Task to complete – Every entry is to be transcribed as it stands. Images stay out.
Dataset Start Marker
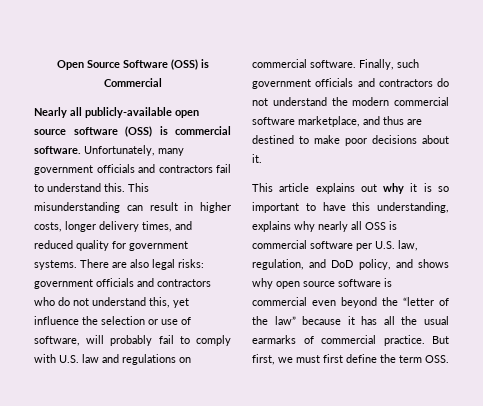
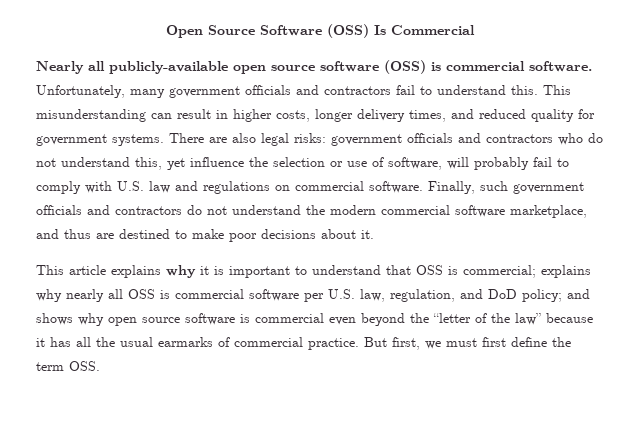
[200,59,209,68] is -> [373,25,386,35] Is
[360,184,377,192] out -> (161, 271) none
[438,186,449,192] so -> (224, 270) none
[322,202,449,213] have this understanding, -> [312,265,536,278] understand that OSS is commercial;
[358,259,391,270] policy, -> [522,289,562,302] policy;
Dataset End Marker
Completed exercise –
[200,59,209,68] is -> [373,25,386,35] Is
[360,184,377,192] out -> (161, 271) none
[438,186,449,192] so -> (224, 270) none
[322,202,449,213] have this understanding, -> [312,265,536,278] understand that OSS is commercial;
[358,259,391,270] policy, -> [522,289,562,302] policy;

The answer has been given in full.